The long-term security of SAF production, and the support required from government to kick start it, is something Virgin Atlantic, and others, has touted as a potential barrier – and that's putting it mildly.
"VS100 was always about proving from a technical perspective there is no barriers," says Ervine. "The big challenge for us is the availability and price of fuel, and making sure from a value chain perspective we’re getting the government to help us with policy to look at things like giving investors the assurance they need.
"There’s always going to be an additional cost, but the quicker you can scale an industry, the more cost-efficient it becomes. We’re working with our corporate partners to help spread that cost. The scaling will help bring the cost down, but it will be higher in the short-term.”
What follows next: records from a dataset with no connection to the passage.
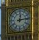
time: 12:13
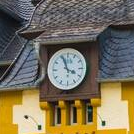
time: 3:56
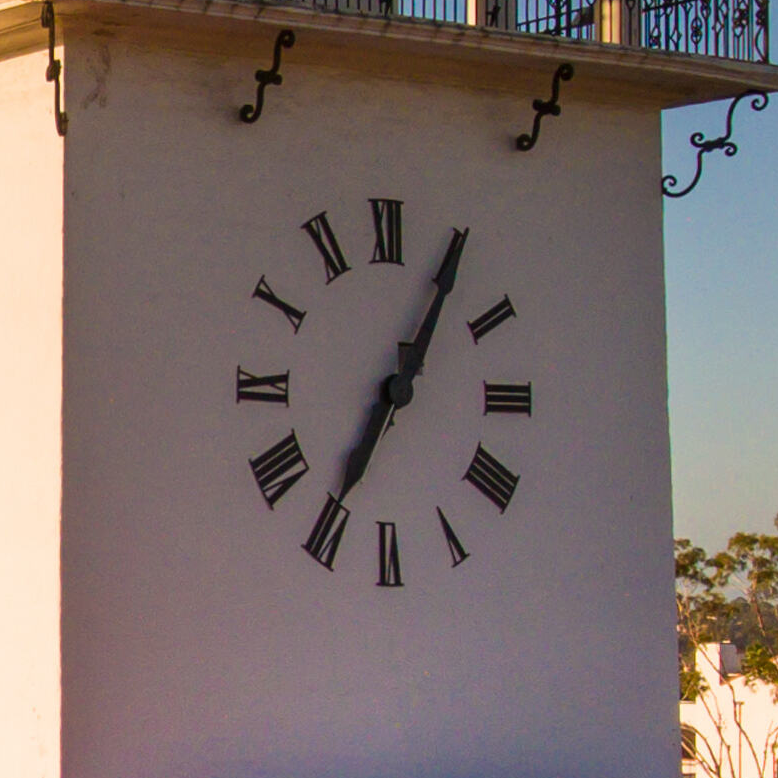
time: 7:05
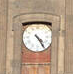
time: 4:24
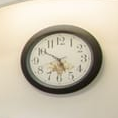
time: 4:50
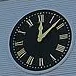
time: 12:07
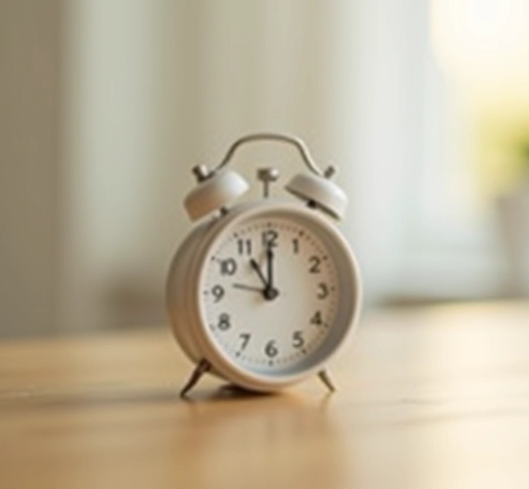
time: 11:00
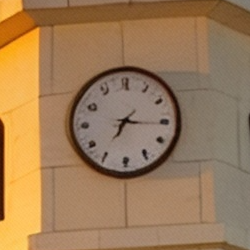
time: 7:15
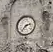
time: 2:36
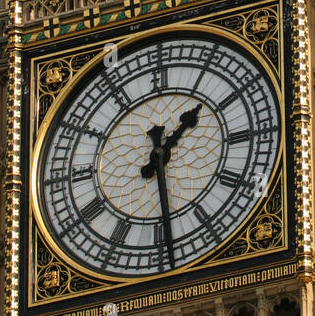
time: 1:29
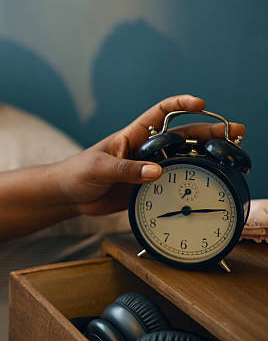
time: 8:13
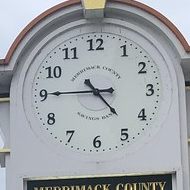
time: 4:45
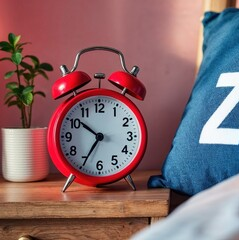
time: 6:51
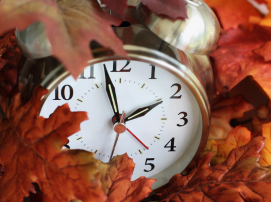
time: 1:57
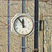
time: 11:54
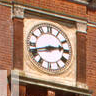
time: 2:42
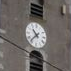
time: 10:37
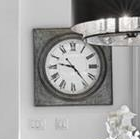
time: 9:23
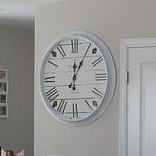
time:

Virgin Atlantic has secured an offtake contract – an arrangement between a producer and a buyer to purchase or sell portions of the producer's upcoming goods – with Gevo for 10 million US gallons of SAF over a seven-year period through its partner and minority shareholder Delta.
The airline also carries out spot offtakes, but Ervine stresses “there is so little of this [SAF] available so we’ve had a couple of years where we’ve taken very small amounts into Heathrow". He does, however, reveal Virgin Atlantic has some memorandums of understanding with "some interesting partners to signal intent”.
Blanshard, though, points to the disparity between mandating SAF consumption in aviation and certainty of investment. “A mandate tells me you have to buy something, but it doesn’t tell me how much you have to pay for it, and that’s a really important distinction," he cautions.
"There’s a lot of risk around not only someone buying it, but paying a good price for it. It’s not money that’s the most useful thing for government, it’s certainty."
Blanshard and his team are responsible for completing a groundbreaking end-to-end lifecycle analysis of Flight 100. The assessment will seek to account for all emissions associated with the flight, primarily those within Virgin Atlantic’s control, such as in-flight catering and waste.
"When you look across the supply chain, a lot of the data is not connected – the catering and waste management," he says. "There’s an element of saying, we need drive that focus on emissions all the way up the supply chain to get a better understanding of where those emissions are coming from.”
He is enthusiastic about the "exciting" challenges around SAF production and pricing. "“Go back a decade and the challenge was, 'is it safe?'," he reasons. "It’s taken two decades of work to get to this point. That’s a really big win.”
Addressing the sceptics, he asserts: "We’re trying to reduce emissions, and we have a choice here between progress and perfection. We can go for the perfect solution, but it will be expensive and difficult to scale. We’ll be doing something at such a small scale and at such a high price that we’ll just have very little impact.
"No one is sitting here saying, let’s use cooking oil forever. It’s a finite resource, but the one we’ve got today, so we need to make the best use of what we’ve got."